▶ **Directive**
Gather each line in the entries that includes the string "maccheroni".

○ ○ ○ ○

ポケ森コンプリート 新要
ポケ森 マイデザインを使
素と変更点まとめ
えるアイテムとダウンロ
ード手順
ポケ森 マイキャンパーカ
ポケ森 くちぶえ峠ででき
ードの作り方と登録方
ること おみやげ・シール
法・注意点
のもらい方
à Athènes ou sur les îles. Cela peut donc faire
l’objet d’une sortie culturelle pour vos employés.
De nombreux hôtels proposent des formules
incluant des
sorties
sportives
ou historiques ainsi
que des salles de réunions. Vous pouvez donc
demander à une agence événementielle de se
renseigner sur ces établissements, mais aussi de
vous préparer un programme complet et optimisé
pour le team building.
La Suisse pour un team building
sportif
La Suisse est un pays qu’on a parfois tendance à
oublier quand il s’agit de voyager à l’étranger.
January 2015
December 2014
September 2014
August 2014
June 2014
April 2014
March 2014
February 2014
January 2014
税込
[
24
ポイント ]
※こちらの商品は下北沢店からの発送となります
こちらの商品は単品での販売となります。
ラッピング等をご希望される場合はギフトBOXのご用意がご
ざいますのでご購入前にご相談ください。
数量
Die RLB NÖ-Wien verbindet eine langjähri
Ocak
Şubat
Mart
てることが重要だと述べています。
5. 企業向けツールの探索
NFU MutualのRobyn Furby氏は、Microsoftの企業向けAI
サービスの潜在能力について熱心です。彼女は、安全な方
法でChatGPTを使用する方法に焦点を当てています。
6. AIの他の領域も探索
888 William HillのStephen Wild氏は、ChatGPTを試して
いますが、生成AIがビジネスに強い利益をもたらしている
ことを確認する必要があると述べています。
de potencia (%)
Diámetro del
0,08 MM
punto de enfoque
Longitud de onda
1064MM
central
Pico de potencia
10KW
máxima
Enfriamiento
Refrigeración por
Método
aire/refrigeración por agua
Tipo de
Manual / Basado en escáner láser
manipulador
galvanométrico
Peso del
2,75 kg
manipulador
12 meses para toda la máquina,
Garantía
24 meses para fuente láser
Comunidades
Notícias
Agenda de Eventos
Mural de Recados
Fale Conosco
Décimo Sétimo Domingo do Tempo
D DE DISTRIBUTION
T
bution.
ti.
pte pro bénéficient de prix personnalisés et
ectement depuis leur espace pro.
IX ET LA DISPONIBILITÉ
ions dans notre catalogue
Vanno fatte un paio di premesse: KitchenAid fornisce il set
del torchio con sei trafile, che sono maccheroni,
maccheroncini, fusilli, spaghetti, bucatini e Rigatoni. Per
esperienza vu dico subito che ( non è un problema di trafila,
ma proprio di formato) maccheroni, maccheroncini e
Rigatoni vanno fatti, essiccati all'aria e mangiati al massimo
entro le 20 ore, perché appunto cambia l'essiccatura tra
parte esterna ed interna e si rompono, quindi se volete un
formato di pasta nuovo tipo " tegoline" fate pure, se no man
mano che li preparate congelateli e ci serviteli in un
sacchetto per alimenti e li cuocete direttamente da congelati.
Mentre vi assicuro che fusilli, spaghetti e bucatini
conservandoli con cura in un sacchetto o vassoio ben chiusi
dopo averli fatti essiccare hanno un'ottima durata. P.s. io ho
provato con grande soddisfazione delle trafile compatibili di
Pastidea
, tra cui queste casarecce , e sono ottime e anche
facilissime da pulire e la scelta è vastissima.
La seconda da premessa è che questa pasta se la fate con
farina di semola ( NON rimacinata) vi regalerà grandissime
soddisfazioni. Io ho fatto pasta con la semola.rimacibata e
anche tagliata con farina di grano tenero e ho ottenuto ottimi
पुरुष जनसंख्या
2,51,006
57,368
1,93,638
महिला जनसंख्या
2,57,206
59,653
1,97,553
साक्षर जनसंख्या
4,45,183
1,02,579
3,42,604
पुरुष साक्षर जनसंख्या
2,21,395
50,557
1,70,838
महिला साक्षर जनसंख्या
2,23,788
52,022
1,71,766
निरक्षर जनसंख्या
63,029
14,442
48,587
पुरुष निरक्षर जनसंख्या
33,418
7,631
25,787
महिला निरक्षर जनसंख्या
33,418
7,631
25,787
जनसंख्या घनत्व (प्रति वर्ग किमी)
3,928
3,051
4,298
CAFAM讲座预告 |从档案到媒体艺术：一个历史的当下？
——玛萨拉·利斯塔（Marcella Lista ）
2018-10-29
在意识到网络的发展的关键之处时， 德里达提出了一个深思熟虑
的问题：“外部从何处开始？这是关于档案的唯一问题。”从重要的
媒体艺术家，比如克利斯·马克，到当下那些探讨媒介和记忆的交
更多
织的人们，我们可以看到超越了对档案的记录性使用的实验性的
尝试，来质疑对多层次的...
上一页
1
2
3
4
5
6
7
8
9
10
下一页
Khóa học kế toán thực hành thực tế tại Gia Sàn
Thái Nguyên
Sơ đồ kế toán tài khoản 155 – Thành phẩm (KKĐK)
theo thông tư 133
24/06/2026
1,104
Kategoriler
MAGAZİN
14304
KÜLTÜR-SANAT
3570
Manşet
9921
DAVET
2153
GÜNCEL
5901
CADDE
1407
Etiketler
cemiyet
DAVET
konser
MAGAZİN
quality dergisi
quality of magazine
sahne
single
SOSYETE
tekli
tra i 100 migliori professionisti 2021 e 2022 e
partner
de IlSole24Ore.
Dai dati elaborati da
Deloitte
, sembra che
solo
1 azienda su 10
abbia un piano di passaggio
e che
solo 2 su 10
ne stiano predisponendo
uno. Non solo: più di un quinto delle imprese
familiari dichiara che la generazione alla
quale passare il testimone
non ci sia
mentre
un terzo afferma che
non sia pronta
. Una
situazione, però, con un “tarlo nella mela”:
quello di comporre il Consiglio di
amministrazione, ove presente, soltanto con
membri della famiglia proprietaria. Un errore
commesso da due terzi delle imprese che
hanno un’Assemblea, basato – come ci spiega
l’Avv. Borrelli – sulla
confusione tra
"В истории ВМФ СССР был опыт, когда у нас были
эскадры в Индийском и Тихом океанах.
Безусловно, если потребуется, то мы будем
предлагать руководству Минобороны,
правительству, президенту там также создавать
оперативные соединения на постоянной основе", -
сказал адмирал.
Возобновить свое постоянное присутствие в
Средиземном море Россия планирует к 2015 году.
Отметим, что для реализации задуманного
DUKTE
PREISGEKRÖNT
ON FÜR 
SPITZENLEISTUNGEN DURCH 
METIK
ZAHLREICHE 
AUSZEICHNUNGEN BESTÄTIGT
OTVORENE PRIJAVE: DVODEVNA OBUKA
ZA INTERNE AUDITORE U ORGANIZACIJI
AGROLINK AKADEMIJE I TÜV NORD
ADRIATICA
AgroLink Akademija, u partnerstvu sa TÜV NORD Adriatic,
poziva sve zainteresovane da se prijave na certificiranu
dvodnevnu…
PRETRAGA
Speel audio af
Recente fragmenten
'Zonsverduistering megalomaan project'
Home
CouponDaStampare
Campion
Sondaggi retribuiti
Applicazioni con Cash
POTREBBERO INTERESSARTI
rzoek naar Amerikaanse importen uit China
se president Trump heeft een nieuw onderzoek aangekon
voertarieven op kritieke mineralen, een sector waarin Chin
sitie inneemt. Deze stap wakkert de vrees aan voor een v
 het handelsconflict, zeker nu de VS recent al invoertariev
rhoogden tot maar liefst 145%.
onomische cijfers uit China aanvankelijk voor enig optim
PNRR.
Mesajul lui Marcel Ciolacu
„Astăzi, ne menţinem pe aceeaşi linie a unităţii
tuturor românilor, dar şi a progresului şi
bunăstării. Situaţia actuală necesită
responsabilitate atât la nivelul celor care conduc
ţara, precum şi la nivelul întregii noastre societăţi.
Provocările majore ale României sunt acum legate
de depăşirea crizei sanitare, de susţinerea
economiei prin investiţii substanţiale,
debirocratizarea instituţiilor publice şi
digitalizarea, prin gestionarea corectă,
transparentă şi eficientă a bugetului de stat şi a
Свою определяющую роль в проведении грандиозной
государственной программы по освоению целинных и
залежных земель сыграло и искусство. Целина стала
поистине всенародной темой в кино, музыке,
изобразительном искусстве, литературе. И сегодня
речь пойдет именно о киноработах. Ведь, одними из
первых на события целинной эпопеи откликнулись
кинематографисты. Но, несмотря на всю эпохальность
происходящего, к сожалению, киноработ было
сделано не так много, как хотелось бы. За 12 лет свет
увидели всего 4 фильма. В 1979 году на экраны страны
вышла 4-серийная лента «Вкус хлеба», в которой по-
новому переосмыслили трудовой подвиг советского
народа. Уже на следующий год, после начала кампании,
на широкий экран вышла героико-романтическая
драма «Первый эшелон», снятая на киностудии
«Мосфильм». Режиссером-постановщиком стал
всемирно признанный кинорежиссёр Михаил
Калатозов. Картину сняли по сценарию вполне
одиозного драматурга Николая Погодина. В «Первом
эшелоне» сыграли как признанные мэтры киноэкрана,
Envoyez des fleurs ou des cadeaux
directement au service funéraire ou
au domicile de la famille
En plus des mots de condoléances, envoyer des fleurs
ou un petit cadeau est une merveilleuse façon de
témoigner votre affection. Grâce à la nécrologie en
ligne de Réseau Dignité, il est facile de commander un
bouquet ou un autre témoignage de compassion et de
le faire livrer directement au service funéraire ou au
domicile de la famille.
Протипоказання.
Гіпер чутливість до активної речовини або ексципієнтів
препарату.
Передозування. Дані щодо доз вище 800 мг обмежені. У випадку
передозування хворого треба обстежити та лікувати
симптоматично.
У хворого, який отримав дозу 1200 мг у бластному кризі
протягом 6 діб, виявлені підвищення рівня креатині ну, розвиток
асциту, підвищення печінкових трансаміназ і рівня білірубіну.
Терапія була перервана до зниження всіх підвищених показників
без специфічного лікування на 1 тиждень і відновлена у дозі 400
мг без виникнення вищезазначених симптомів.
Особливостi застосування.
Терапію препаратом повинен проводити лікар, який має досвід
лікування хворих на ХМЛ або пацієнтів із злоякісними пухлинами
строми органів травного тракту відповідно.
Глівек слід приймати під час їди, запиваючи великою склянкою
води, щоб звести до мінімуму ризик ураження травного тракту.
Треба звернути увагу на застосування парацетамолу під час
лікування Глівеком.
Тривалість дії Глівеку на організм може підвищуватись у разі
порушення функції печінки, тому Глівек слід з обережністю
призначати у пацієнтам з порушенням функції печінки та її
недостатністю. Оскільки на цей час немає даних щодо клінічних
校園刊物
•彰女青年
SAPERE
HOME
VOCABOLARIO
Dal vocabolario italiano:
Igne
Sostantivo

○ ○ ○ ○

▶ **Exercise result**
del torchio con sei trafile, che sono maccheroni,
ma proprio di formato) maccheroni, maccheroncini e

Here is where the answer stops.